* [TESTO DI PARTENZA]

==================================================

18 novembre 2019
Aggiornato 18:30
Sanzioni Russia

Italia-Russia, Coldiretti: export al +22%, ma nel 2017 le sanzioni sono costate care

Le esportazioni Made in Italy in Russia hanno fatto segnare un balzo del 22%, ma, secondo la Coldiretti, l'embargo è costato caro ancora nel 2017

Il premier italiano Paolo Gentiloni e il presidente russo Vladimir Putin a Sochi lo scorso maggio.
Il premier italiano Paolo Gentiloni e il presidente russo Vladimir Putin a Sochi lo scorso maggio. ANSA

ROMA - Le esportazioni Made in Italy in Russia hanno fatto segnare un balzo del 22% per un importo stimato in poco inferiore ai 7 miliardi nel 2017. E' quanto emerge da una analisi della Coldiretti in occasione della conversazione tra il presidente del Consiglio Paolo Gentiloni e il presidente russo Vladimir Putin che hanno espresso soddisfazione per la ripresa delle relazioni commerciali. «Si tratta di una significativa inversione di tendenza anche se - sottolinea la Coldiretti - la situazione resta difficile e le esportazioni italiane risultato inferiori di ben 4 miliardi rispetto al 2013, l'anno precedente all'introduzione delle sanzioni. La prima e piu' incisiva causa è rappresentata infatti - continua la Coldiretti - dall'embargo totale che si mantiene in Russia per una importante lista di prodotti agroalimentari con il divieto all'ingresso di frutta e verdura, formaggi, carne e salumi ma anche pesce, provenienti da UE, Usa, Canada, Norvegia ed Australia con decreto n. 778 del 7 agosto 2014 e piu' volte rinnovato».

==================================================

[Voci di dati]

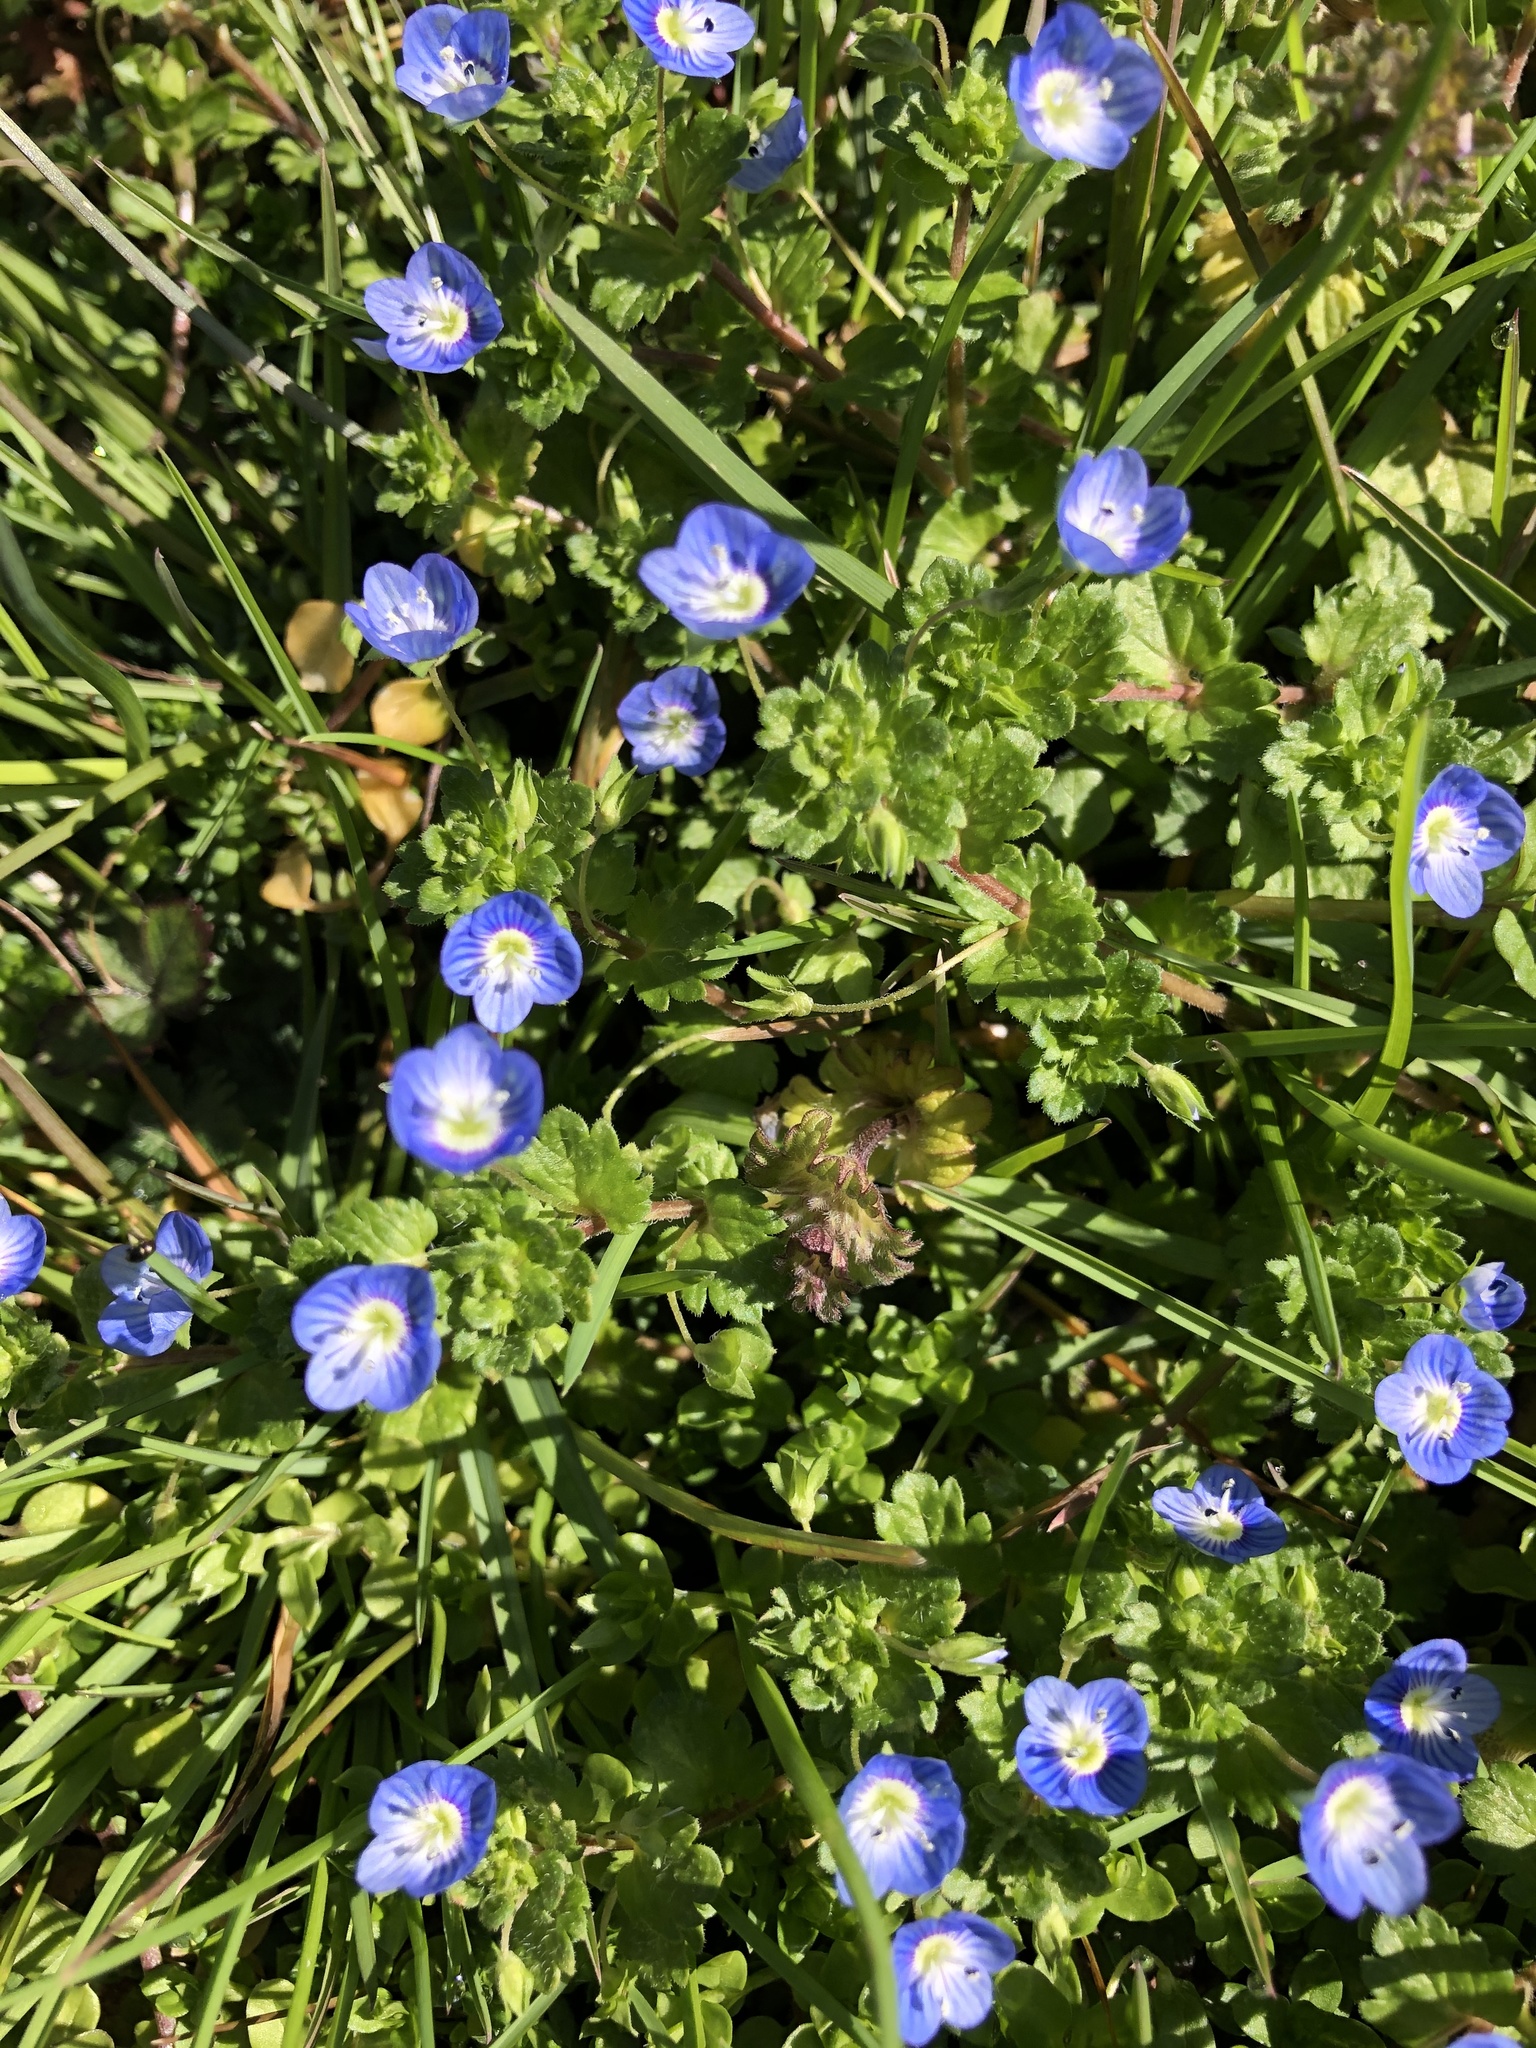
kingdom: Plantae
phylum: Tracheophyta
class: Magnoliopsida
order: Lamiales
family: Plantaginaceae
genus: Veronica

==================================================

* [COMPITI DELL'ESERCIZIO]
#1 Nell'articolo sulle esportazioni italiane in Russia, quale decreto ha introdotto l'embargo russo sui prodotti agroalimentari?
#2 Prosegui l'articolo sulle esportazioni italiane in Russia, ripartendo subito dopo la sua ultima frase.

* [RISPOSTE NUMERATE]
#1 Il decreto n. 778 del 7 agosto 2014.

#2
Un blocco costato caro
Una misura che - spiega la Coldiretti - ha salvato praticamente solo il vino e fatto scendere a poco piu' di mezzo miliardo le esportazioni di prodotti agroalimentari italiani. Un blocco che è costato caro anche perché al divieto di accesso a questi prodotti - precisa la Coldiretti - si sono aggiunte le tensioni commerciali che hanno ostacolato di fatto le esportazioni anche per i prodotti non colpiti direttamente. Alle perdite dirette subite dalle mancate esportazioni italiane in Russia si sommano poi quelle indirette dovute al danno di immagine e di mercato provocato dalla diffusione sul mercato russo di prodotti di imitazione che non hanno nulla a che fare con il Made in Italy. Il rischio - continua la Coldiretti - riguarda anche la ristorazione italiana in Russia che, dopo una rapida esplosione, rischia di essere frenata per la mancanza degli ingredienti principali.